Volverse estadística, etiqueta y otros nombres que borran la autoría y la singularidad nos lleva a descansar en protocolos que mecanizan y desgastan la aptitud para enfrentar conflictos. La filosofa estadounidense Avital Ronell hace una observación: Bovary —el personaje de Flaubert— es el prototipo del sujeto por venir. Ante sus deudas, prefiere morir como una usuaria antes que morir por su deseo: morir de vergüenza. Esta última muerte, al menos, es una metáfora.  
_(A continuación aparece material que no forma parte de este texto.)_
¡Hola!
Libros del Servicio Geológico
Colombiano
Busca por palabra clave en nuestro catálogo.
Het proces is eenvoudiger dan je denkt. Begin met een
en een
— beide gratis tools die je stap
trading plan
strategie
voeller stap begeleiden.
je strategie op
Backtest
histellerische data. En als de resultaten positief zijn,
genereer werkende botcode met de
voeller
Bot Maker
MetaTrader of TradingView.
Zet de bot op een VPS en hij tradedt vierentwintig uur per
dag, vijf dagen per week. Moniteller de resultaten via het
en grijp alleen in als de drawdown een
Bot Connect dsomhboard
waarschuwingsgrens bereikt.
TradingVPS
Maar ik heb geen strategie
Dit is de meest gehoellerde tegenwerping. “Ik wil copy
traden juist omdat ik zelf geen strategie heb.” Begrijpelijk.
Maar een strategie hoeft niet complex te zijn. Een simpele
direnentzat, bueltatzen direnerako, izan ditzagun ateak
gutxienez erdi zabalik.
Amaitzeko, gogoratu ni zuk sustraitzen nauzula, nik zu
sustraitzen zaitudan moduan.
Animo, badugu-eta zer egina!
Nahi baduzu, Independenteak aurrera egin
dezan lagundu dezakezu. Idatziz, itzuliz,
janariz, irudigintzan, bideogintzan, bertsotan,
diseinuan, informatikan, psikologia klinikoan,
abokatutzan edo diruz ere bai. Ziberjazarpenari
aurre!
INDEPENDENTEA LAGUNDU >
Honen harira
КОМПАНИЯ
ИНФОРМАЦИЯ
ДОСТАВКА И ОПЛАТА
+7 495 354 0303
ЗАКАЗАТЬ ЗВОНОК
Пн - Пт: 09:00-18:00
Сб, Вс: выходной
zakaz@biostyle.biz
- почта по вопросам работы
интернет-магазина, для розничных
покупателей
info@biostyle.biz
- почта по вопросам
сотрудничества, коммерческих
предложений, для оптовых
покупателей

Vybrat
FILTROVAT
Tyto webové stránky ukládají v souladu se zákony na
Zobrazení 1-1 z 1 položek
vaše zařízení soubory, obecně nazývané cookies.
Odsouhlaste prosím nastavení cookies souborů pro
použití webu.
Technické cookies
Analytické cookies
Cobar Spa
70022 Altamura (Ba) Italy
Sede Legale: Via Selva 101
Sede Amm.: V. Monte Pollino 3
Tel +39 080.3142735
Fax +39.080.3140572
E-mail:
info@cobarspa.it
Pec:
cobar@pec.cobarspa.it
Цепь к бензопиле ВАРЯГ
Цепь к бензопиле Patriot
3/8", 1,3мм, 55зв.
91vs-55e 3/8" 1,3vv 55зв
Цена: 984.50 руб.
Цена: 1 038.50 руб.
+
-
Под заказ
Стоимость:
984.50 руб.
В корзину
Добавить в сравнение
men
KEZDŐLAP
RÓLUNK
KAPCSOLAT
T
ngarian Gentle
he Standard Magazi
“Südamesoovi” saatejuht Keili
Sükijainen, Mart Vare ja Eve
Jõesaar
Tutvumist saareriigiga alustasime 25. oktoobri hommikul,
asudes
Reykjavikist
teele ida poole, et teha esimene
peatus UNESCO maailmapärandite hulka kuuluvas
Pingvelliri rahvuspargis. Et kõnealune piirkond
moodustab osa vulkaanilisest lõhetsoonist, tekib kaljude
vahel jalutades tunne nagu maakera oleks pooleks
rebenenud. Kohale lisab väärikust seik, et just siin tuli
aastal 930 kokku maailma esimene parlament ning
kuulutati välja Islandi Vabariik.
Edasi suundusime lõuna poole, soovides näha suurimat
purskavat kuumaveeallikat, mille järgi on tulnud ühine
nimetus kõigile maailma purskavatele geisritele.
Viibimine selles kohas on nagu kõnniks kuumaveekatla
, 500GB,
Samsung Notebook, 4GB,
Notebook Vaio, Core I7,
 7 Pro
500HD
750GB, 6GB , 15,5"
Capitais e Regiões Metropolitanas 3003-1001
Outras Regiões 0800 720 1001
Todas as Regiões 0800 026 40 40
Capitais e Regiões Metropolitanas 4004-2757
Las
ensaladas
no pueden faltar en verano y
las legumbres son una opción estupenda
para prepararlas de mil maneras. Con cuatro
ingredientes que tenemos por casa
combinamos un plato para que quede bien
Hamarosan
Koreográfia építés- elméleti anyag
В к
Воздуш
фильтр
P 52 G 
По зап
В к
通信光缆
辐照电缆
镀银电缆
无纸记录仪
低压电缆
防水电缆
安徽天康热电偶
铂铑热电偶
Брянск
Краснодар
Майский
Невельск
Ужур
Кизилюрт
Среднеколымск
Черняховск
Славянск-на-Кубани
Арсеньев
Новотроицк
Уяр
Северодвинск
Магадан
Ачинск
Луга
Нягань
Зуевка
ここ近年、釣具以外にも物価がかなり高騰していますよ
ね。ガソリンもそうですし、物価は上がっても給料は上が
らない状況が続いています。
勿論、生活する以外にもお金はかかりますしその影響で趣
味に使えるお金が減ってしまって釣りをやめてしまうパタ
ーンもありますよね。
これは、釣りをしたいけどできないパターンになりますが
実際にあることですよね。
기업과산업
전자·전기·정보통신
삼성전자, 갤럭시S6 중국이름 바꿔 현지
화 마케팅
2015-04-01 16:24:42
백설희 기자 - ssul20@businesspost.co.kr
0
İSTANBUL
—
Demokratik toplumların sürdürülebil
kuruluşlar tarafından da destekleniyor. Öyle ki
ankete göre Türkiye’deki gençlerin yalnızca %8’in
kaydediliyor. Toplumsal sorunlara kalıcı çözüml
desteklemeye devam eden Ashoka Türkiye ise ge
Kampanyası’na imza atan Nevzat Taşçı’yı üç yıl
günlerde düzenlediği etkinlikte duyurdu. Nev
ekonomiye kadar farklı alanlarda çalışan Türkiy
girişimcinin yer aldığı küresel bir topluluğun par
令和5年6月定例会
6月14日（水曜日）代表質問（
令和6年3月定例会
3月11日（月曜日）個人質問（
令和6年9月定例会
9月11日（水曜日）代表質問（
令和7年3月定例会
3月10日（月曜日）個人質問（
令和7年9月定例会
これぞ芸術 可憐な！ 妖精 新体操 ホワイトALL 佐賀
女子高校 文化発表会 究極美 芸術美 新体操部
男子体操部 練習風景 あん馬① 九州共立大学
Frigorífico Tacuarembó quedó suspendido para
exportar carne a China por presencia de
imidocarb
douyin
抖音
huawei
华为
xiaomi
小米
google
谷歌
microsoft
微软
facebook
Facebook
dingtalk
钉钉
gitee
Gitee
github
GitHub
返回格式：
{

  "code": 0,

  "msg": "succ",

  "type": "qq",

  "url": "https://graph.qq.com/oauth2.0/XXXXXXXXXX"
3. Jean Baudrillard, a comienzos de este siglo, sostuvo una hipótesis arriesgada: la primera revolución sexual —quizá la única— fue la aparición de las criaturas sexuadas, y esa revolución vino acompañada de otra, la de la muerte. Y pensó: es posible que la ciencia nos permita dar la curva y volver a ese paraíso de las bacterias: quitándole el dilema al sexo y la muerte a la vida. Como si del “no” que obliga a nuestra libertad, deriváramos a un cómodo “not”: las cosas, pero sin el dilema. Quizá curemos todas las enfermedades y no traicionemos, porque tampoco hagamos promesas, y no exista el mal, porque seamos incapaces de pensarlo.  

Es posible que para resistirse a la locura no baste una pastilla ni la cura por la palabra, sino que es la palabra misma a la que haya que curar. Para que se vuelva pacto: una religión de adultos. 

No es un dios el que podrá salvarnos, sino creer, sin dios.